TAREFA A REALIZAR: Devolva na íntegra o texto sobre a reforma da previdência, sem qualquer alteração.

Há muito o país anseia por reforma das políticas públicas. O início de um novo governo sempre renova expectativas de que a hora tenha chegado. Esse foi o discurso do então candidato.
No primeiro momento, a população está atenta às propostas do presidente eleito. Após a posse, as suas ações. De particular interesse para retornar o país aos trilhos do desenvolvimento econômico e, por consequência, do bem estar do povo e da paz social: as reformas estruturantes.
Nesse contexto, toma especial proporção a reforma da previdência, para a qual são exigidos dois aspectos igualmente relevantes: o social e o fiscal.
A previdência, em sentido geral, pressupõe a garantia de renda ao cidadão, e à sua família, quando ele deixa de reunir as condições ideais de obtê-la com seu trabalho. Divide-se então a população em três grandes grupos, segundo sua condição de trabalho: pré-laboral, laboral e pós-laboral.
A dificuldade inicia na determinação da primeira fronteira: qual seria a melhor idade para demarcar a passagem da primeira para a segunda? Na mesma linha de raciocínio, qual a melhor para deixar a segunda etapa e passar à terceira e última? Em tal ambiente, parece fundamental o diálogo entre toda a sociedade civil para definir as faixas etárias mais adequadas para as passagens de uma a outra.
O artigo 10 da Constituição Federal do Brasil (CF) prevê a participação de trabalhadores e empregadores nas questões profissionais ou previdenciárias. O rito de passagem do período laboral para a aposentadoria deve considerar a capacidade de trabalho em cada grupo de atividades profissionais, e a possibilidade de geração de renda do cidadão para si e sua família, associado às expectativas de longevidade do grupo social que este cidadão está inserido. Esse o debate social.

MATERIAL LISTADO:
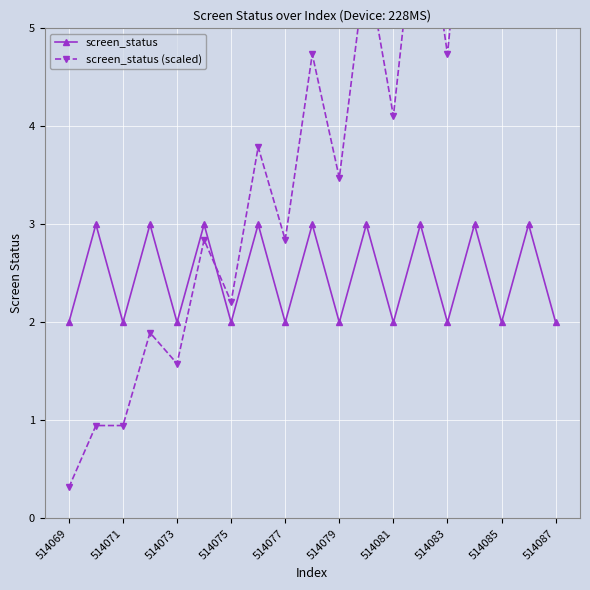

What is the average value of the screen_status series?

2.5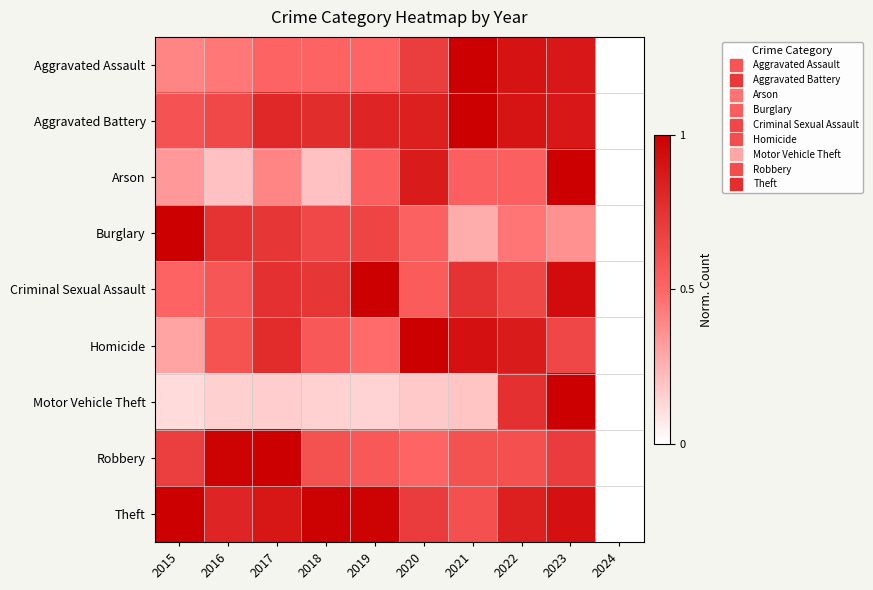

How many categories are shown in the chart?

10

==

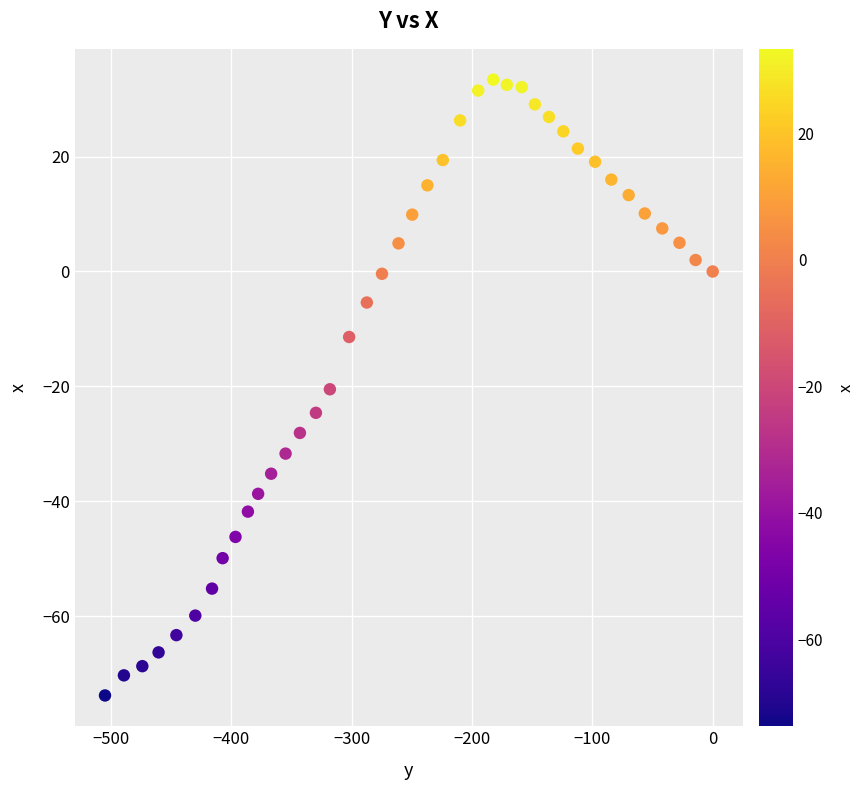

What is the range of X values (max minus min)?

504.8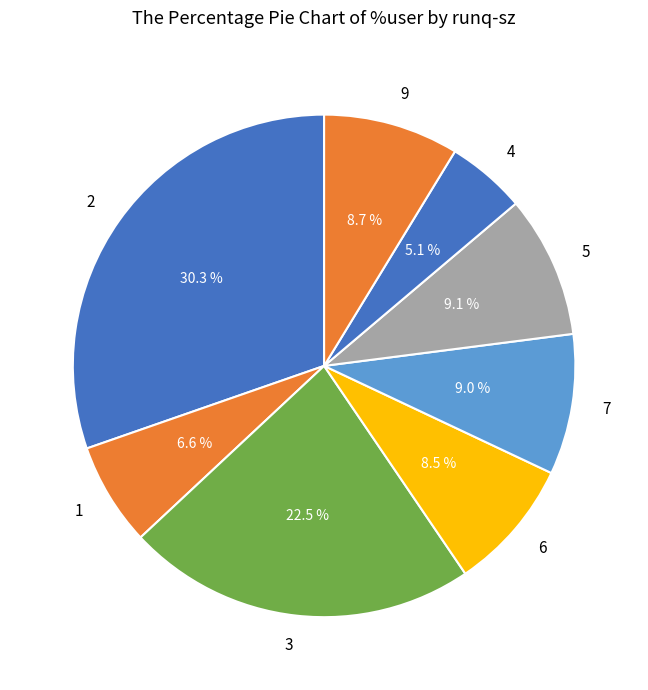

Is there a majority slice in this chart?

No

==

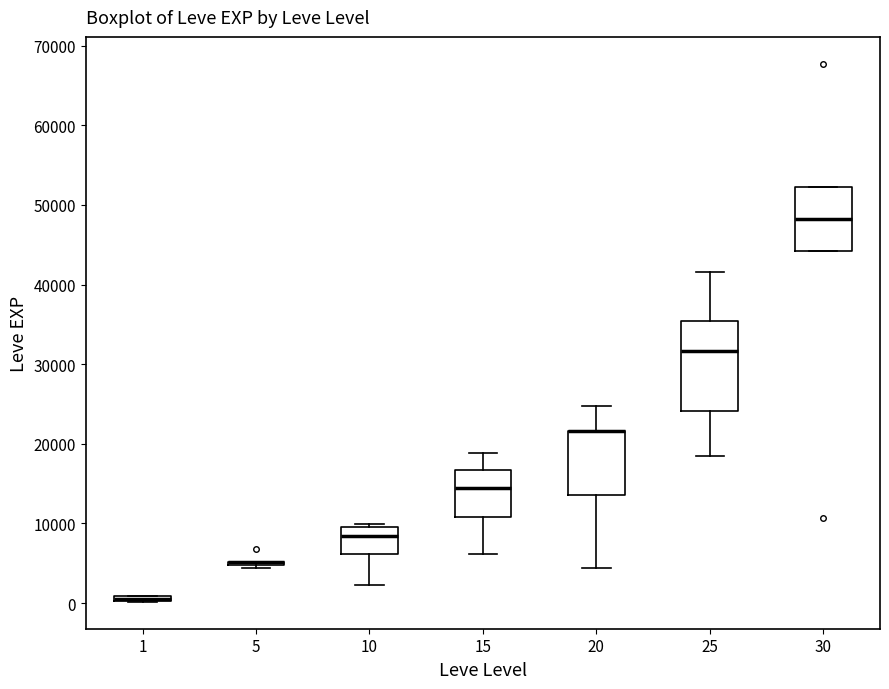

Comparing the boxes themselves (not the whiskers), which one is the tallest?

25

ESPAÇO DA RESPOSTA:
Há muito o país anseia por reforma das políticas públicas. O início de um novo governo sempre renova expectativas de que a hora tenha chegado. Esse foi o discurso do então candidato.
No primeiro momento, a população está atenta às propostas do presidente eleito. Após a posse, as suas ações. De particular interesse para retornar o país aos trilhos do desenvolvimento econômico e, por consequência, do bem estar do povo e da paz social: as reformas estruturantes.
Nesse contexto, toma especial proporção a reforma da previdência, para a qual são exigidos dois aspectos igualmente relevantes: o social e o fiscal.
A previdência, em sentido geral, pressupõe a garantia de renda ao cidadão, e à sua família, quando ele deixa de reunir as condições ideais de obtê-la com seu trabalho. Divide-se então a população em três grandes grupos, segundo sua condição de trabalho: pré-laboral, laboral e pós-laboral.
A dificuldade inicia na determinação da primeira fronteira: qual seria a melhor idade para demarcar a passagem da primeira para a segunda? Na mesma linha de raciocínio, qual a melhor para deixar a segunda etapa e passar à terceira e última? Em tal ambiente, parece fundamental o diálogo entre toda a sociedade civil para definir as faixas etárias mais adequadas para as passagens de uma a outra.
O artigo 10 da Constituição Federal do Brasil (CF) prevê a participação de trabalhadores e empregadores nas questões profissionais ou previdenciárias. O rito de passagem do período laboral para a aposentadoria deve considerar a capacidade de trabalho em cada grupo de atividades profissionais, e a possibilidade de geração de renda do cidadão para si e sua família, associado às expectativas de longevidade do grupo social que este cidadão está inserido. Esse o debate social.